Seven Questions Lawyers Should Ask Vendors About Their AI Products

By Maura R. Grossman and Rees W. Morrison

Maura R. Grossman, J.D., Ph.D., is a Research Professor and Director of Women in Computer Science in the David R. Cheriton School of Computer Science at the University of Waterloo, and an Adjunct Professor at Osgoode Hall Law School of York University, where she teaches interdisciplinary courses on Artificial Intelligence: Law, Ethics, and Policy. She also is Principal at Maura Grossman Law, an eDiscovery law and consulting firm in New York. Maura's scholarly work on technology-assisted review (TAR) has been widely cited in the case law, both in the U.S. and abroad. She has served as a court-appointed special master, mediator, and eDiscovery expert to the court in multiple high-profile U.S. federal cases.

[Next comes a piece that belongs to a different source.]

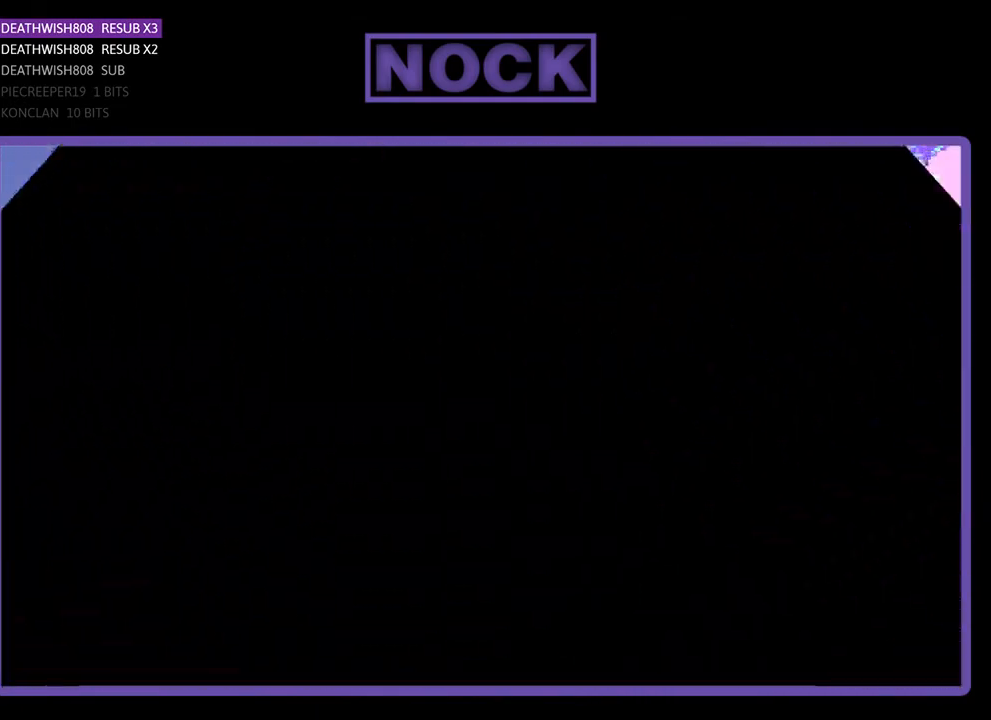
{"buttons": [], "right_stick": "center", "events": []}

Rees W. Morrison, Esq., a Principal of Altman Weil, Inc., has for three decades consulted to law departments and law firms on management issues, data analytics and recently on machine learning. Rees has published 320 articles and a recent book on visualizing and analyzing law firm data. He has written extensively about 500+ surveys sponsored by law firms on his blog A member of the College of Law Practice Management, Morrison runs the LinkedIn group, Law Department Management, with more than 3,200 members.

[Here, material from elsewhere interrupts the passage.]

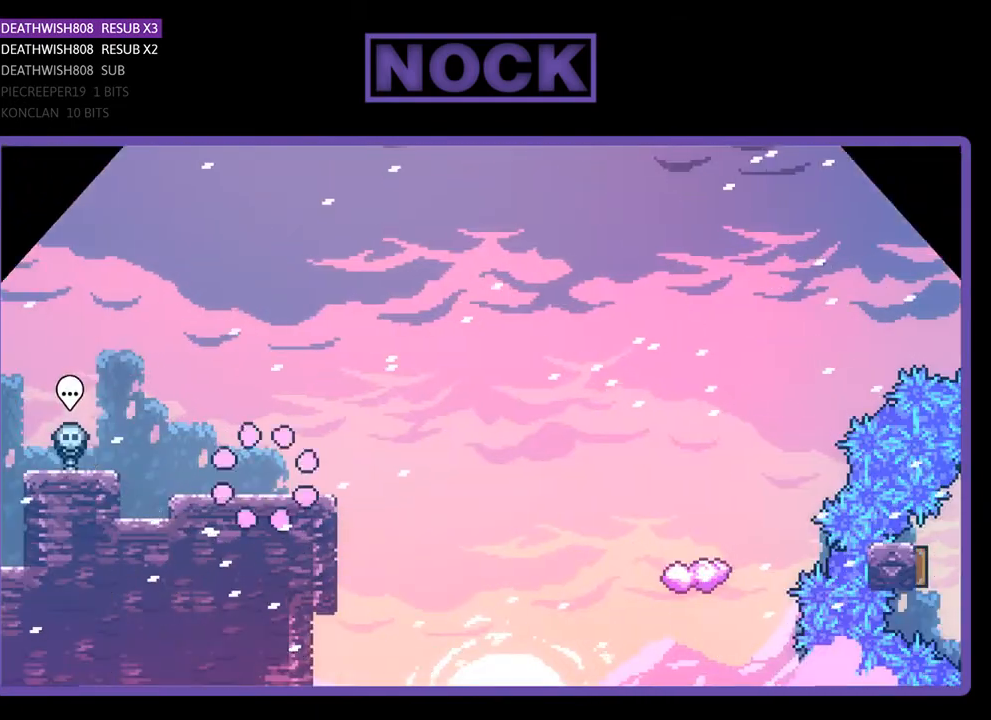
{"buttons": ["R2", "DPAD_RIGHT"], "right_stick": "center", "events": [[200, "DPAD_RIGHT", "down"], [500, "R2", "down"]]}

The frenetic and much-touted world of artificial intelligence (AI) has poured into the legal industry like a storm surge. Lawyers who lack technical expertise or feel overwhelmed by jargon and arcane mathematical concepts are at a distinct disadvantage in this technology-oriented new world. Vendors can make assertions with little risk of cross-examination.

If your law firm or department has invited a vendor to explain or demonstrate its AI software, you likely already know the foundational questions to ask about the vendor's company, competitive position, pricing, support, and user base. These days, you likely also know to ask about the vendor's data protection and data security practices. However, you are probably on less solid ground concerning the questions to ask about the underlying machine-learning software. This article proposes seven basic questions - and a framework for understanding the answers to those questions - that are specifically targeted at vendors that offer AI and machine-learning products and services.(1)

1. What Do You Mean When You Say Your Software Uses "Artificial Intelligence" or "Machine Learning?"

A subcategory of artificial intelligence, machine-learning software finds patterns in data, and the software improves its performance (i.e., "learns") as it processes more data. Data can include the words in documents - such as those contained in emails in electronic discovery or in word-processing files in contract analytics - which are analyzed using natural language processing or statistical methods. Data can also include figures from time and billing systems, where regression and neural networks can provide insights. Or data may be derived from human resources files, where classification methods, such as support vector machines or decision trees, can help identify records of interest or improve the quality of predictions.

The vendor should explain whether their software uses supervised or unsupervised learning. If supervised, your data will need labels (corresponding to classes or categories of interest, such as whether the client is a public or private company, whether the documents are privileged or not, or whether the practice group of a lawyer is corporate, litigation, or tax). In unsupervised learning, such as k-nearest neighbor classification, the software detects patterns on its own, based on the numbers in the variables.

What you should not hear from the vendor are grand, vague assertions, or that they cannot answer your questions because their software is based on proprietary methodologies.

2. How Much Will We Have to Clean Our Data for It to Be Used by Your Software?

Almost always, machine-learning programs require the data that they process be in an organized format, much like a spreadsheet (for example, if the data consists of numbers, it is called a matrix). Typically, the data will be stored and presented in rows and columns.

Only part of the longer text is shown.